HNHB Local Health Integration Network

1.0 FTE Care Coordinator - Hamilton General Hospital

Competition Number
U.24/25.259
Branch
Hamilton
Site
HAMILTON - Hamilton General Hospital
Position Group
ONA
Type
Temporary
Closing Date
11/26/2024
Length of Term
12 months
Hours of Work
Monday to Friday 8:30am-4:30pm
Wage
ONA: $45.35 - $52.79 per hour

Position Summary

Reporting to the Manager of Patient Care, Care Coordinators are responsible for assessing, planning, coordinating, implementing and reviewing patient's care needs and services provided by Ontario Health atHome following Ministry of Health legislation and Ontario Health atHome policies and procedures. Care Coordinators are also responsible for providing information and/or referring patients to alternative community resources.

 

There are two functional areas within Care Coordination: Community and Access. Within the Community Care Coordination are specialty teams to address some of the unique service needs in our service area. Access refers to the Intake Care Coordination functions performed through our hospitals, community intake and after hours Care Coordinators.

 

Primary location will be Hamilton General hospital; however, may be required to support on-site at other Hamilton.

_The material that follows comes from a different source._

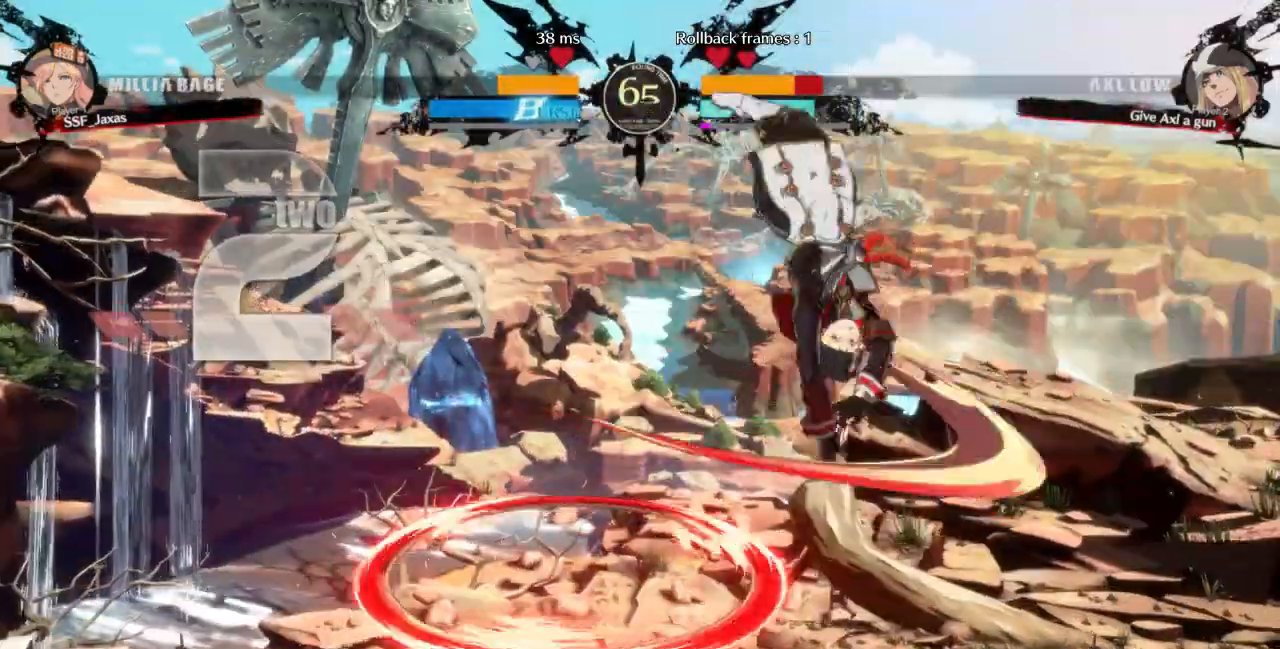
{"dt_ms": 1000, "buttons": ["DPAD_RIGHT"]}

Core Duties - Responsibilities

Identification and Engagement:

  • To respond to inquiries and requests for service in accordance with the patient's care needs, identified risk factors, and urgency for services;
  • To provide the patient with information about legislation, Ontario Health atHome, client rights and responsibilities, and services available.
  • To problem-solve inquires and issues with the patient's needs and service provider’s need.
  • To obtain consent for the gathering and sharing of patient information.

 Patient Assessment:

  • To determine eligibility and assess for Ontario Health atHome Services;
  • To determine capability and assess for placement into long term care facilities;
  • To counsel patient and family regarding the placement process; to understand the crisis component of urgent placement needs;
  • To plan for discharge;
  • To respect the patient's privacy, autonomy, ethnic, spiritual, linguistic, familial and cultural differences.

Client Safety

  • Promotes client safety in alignment with the Vision, Mission, Values and Strategic Directions of Ontario Health atHome.
  • Works within the basic principles of client safety by doing the right thing for the right client, using the right method at the right time.
  • Adheres to Ontario Health atHome client safety policies and procedures.

Accessing Resources and Linking:

  • To assist patients to access alternative community resources by providing appropriate information and referral.

 Service Planning:

  •  To develop a service plan that reflects the patient's assessed needs.

 Goal Setting:

  • To establish goals in collaboration with the patient to ensure goals reflect the patient's desired outcomes, within the resource parameters of Ontario Health atHome.

Service Implementation and Coordination:

  • To implement a coordinated service plan that reflects the patient's needs and goals for service.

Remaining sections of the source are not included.